On the other hand, the success of escraches in Argentina and Spain is owed as much to the ingenuity and skills of the protestors as to a long and dark history of human rights abuses by bloodthirsty authoritarian regimes in those countries. This history grants protestors tremendous resonance and latitude among the public and the culture at large. By contrast, the reluctance of Americans to humiliate public officials speaks to the possibility that the escrache might actually backfire in the United States. Former President Barack Obama’s onetime advisor David Axelrod raised this possibility on Twitter, saying that shaming members of the Trump administration is “a triumph” for Trump’s vision of the United States.
Still, there ought to be a place, in the repertoire of strategies to defend liberal democracy, for shaming and shunning those who implement illiberal policies. This is the point being made by those on the left, such as Democratic Rep. Maxine Waters of California, when defending the right of ordinary Americans to shame their public officials, especially when the policies being implemented are egregiously immoral and when the person atop of the government has so little concern for human rights.
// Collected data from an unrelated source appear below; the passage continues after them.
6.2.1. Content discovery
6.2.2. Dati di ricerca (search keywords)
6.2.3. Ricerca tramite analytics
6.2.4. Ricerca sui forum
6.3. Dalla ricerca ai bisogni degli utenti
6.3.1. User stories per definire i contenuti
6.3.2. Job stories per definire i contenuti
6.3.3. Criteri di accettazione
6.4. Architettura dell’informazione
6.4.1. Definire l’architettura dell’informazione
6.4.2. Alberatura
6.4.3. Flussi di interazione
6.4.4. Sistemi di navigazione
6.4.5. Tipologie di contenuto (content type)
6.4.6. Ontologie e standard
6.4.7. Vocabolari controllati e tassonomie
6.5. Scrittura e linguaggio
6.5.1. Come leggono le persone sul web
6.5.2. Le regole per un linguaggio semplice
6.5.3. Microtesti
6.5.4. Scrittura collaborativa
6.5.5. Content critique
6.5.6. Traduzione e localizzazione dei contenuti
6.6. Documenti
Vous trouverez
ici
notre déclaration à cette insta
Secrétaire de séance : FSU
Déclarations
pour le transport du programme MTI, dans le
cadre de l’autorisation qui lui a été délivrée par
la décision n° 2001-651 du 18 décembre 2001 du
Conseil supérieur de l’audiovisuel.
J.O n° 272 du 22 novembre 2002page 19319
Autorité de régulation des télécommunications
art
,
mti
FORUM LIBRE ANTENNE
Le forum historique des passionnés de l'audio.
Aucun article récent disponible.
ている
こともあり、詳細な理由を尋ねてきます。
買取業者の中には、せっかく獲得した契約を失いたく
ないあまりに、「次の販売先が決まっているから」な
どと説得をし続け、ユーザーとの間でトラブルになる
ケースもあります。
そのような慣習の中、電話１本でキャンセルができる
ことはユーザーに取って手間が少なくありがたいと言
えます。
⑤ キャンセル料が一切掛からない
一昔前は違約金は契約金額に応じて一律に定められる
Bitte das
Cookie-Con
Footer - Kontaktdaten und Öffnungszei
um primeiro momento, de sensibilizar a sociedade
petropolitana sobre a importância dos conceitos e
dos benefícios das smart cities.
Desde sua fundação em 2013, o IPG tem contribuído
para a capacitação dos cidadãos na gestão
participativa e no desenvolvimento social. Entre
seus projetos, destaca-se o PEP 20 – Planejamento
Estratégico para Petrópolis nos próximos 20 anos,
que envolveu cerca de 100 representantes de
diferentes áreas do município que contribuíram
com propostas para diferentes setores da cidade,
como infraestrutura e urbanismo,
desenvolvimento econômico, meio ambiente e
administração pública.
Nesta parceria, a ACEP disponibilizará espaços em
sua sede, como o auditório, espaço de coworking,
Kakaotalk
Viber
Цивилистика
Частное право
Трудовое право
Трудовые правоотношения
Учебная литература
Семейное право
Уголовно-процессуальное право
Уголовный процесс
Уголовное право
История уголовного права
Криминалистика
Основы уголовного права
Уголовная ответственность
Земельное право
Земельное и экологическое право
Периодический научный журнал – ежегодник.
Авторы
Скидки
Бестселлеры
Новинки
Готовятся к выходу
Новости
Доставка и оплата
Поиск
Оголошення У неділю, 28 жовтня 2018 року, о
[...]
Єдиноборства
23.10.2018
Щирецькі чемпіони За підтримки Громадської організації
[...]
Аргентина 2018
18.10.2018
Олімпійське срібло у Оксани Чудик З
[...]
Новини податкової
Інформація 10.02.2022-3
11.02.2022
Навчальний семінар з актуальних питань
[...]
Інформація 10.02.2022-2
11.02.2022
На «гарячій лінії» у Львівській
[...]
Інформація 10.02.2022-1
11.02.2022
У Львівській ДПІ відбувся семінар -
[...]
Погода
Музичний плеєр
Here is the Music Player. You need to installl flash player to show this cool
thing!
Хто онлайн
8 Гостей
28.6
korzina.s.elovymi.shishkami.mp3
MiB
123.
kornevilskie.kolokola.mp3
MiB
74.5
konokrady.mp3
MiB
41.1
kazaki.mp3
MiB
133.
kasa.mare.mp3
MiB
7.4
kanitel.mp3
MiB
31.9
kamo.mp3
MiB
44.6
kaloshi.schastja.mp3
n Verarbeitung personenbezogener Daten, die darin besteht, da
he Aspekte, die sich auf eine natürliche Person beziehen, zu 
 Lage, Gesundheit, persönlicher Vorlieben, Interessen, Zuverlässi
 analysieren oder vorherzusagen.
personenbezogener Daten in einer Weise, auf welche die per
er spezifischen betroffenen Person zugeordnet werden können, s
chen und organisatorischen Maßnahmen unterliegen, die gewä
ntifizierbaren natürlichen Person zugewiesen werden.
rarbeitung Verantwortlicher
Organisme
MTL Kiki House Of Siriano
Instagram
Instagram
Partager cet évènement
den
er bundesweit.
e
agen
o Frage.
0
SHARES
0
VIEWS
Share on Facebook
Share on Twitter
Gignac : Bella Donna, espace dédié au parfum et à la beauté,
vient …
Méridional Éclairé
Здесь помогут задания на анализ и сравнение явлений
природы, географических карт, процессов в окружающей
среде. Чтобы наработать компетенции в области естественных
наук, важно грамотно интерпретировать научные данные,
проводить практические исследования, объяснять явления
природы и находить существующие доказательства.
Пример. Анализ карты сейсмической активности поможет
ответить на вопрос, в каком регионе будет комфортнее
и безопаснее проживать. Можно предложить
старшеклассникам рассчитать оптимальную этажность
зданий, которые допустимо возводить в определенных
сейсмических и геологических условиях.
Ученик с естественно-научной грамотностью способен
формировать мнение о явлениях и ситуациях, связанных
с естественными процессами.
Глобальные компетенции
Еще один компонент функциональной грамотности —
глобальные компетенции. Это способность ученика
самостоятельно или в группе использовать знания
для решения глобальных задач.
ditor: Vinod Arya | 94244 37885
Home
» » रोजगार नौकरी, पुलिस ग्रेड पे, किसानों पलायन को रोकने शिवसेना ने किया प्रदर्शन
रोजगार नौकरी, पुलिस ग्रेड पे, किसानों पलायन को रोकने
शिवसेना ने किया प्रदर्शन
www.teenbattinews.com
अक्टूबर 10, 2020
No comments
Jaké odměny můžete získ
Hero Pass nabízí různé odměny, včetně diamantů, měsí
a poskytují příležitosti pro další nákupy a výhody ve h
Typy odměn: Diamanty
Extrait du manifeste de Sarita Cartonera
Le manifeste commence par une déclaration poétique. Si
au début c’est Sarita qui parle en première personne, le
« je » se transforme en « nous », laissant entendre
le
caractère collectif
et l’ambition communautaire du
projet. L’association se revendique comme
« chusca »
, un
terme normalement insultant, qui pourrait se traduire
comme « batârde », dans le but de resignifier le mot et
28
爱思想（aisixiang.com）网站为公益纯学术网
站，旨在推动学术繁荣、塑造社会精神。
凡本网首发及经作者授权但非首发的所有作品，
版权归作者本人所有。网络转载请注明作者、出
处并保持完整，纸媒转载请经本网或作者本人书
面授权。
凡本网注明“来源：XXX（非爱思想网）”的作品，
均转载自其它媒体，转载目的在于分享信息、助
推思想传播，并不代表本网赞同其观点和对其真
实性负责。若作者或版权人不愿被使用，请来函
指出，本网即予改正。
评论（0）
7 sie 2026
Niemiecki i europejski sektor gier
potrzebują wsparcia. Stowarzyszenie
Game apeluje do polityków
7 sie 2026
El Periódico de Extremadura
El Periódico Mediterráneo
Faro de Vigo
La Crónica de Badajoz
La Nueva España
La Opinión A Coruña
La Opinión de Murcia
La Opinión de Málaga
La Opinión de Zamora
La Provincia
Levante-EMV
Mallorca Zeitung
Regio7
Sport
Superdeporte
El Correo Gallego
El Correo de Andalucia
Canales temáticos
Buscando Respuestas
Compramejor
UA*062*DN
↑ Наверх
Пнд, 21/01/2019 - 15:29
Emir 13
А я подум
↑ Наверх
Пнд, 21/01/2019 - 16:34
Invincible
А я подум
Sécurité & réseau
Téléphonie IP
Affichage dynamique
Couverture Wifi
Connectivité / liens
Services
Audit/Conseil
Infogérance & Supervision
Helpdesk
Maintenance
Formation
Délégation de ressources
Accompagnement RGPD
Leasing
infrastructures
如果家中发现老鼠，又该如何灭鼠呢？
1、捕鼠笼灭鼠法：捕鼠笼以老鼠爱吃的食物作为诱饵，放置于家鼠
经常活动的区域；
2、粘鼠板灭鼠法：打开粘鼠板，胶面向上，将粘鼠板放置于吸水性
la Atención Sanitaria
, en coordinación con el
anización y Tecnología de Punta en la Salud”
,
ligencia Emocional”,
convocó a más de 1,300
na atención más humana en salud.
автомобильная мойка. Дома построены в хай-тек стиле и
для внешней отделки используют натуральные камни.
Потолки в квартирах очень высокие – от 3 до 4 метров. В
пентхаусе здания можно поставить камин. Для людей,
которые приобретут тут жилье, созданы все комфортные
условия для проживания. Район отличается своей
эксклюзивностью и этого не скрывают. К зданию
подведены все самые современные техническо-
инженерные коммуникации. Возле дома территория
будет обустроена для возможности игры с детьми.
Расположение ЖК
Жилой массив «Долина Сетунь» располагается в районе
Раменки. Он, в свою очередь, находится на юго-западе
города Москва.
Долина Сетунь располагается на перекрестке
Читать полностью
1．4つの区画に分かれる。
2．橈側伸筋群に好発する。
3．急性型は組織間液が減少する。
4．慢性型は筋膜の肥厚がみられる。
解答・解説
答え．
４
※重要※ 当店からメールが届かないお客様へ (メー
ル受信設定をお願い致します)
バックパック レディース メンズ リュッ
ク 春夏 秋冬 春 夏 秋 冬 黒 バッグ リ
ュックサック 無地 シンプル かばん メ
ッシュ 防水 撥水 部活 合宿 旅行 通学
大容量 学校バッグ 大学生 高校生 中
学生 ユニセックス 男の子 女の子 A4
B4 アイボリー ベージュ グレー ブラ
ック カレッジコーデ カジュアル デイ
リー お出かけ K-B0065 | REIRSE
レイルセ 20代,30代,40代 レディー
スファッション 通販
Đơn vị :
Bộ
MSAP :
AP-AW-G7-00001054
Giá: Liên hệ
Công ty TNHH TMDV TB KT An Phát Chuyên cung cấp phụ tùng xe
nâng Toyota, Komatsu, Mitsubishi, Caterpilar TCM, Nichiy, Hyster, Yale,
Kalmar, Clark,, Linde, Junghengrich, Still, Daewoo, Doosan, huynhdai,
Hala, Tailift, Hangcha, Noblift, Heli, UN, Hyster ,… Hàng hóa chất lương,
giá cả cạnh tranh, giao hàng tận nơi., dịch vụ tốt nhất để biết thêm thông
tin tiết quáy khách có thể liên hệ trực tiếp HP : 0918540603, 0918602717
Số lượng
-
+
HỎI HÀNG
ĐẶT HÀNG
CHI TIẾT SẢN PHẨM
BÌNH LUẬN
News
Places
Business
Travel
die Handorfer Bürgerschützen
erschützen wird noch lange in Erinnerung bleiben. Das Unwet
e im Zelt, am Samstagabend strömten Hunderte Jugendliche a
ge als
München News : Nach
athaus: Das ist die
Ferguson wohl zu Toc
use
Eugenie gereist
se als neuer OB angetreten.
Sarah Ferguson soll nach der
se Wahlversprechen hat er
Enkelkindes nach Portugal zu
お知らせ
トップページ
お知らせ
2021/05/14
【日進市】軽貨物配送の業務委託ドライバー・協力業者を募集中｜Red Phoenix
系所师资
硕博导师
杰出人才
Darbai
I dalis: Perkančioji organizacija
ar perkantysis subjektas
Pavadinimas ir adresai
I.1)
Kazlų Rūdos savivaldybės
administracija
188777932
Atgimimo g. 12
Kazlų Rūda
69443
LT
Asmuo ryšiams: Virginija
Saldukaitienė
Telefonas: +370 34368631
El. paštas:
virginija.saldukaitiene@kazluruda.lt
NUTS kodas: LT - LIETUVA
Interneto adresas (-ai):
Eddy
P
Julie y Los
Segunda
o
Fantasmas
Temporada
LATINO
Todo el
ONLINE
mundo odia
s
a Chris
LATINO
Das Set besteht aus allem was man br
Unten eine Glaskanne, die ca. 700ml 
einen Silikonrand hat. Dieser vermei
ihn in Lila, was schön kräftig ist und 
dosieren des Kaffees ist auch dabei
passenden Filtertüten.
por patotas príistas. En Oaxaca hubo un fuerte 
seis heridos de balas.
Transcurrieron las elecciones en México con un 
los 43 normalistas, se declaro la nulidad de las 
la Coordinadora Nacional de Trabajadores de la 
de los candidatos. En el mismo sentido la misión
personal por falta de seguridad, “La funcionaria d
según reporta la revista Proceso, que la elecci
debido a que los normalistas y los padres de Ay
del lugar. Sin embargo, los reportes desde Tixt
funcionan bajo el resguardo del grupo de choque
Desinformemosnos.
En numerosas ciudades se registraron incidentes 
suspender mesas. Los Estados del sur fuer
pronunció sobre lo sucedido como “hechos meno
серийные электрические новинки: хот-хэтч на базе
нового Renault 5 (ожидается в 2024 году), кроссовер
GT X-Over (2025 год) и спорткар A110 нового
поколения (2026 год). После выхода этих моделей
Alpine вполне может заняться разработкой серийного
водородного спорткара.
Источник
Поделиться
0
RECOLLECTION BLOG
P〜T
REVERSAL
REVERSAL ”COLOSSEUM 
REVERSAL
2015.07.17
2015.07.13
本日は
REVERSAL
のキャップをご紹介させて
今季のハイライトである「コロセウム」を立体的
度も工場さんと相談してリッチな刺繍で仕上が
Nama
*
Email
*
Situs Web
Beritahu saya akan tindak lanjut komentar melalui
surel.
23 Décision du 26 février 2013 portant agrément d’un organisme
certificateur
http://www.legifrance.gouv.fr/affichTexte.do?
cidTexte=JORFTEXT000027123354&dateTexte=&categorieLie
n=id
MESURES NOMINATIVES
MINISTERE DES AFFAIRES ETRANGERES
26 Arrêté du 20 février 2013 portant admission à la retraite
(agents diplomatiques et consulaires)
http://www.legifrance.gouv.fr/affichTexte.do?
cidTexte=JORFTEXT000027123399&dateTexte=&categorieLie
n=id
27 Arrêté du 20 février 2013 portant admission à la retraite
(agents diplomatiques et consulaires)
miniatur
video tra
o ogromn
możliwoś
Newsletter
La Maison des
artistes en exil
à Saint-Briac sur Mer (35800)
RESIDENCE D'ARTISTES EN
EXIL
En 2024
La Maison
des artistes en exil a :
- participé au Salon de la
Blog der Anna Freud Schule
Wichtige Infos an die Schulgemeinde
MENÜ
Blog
After all, the Trump administration’s retreat from the policy on separating immigrant families late last week came only after broad disapproval from the public, condemnation by the media of the policy as cruel and inhumane, and comparisons by historians with some of the ugliest episodes in U.S. history, such as the internment of Japanese-Americans during World War II. For an administration that hates to lose, this retreat was a rare concession to decency and human rights, and it’s the loudest protesters who deserve the greatest credit.
Omar G. Encarnación is the Charles Flint Kellogg professor of politics at Bard College. He is the author of, among other books, Spanish Politics: Democracy after Dictatorship (2008) and Democracy without Justice in Spain: The Politics of Forgetting (2014).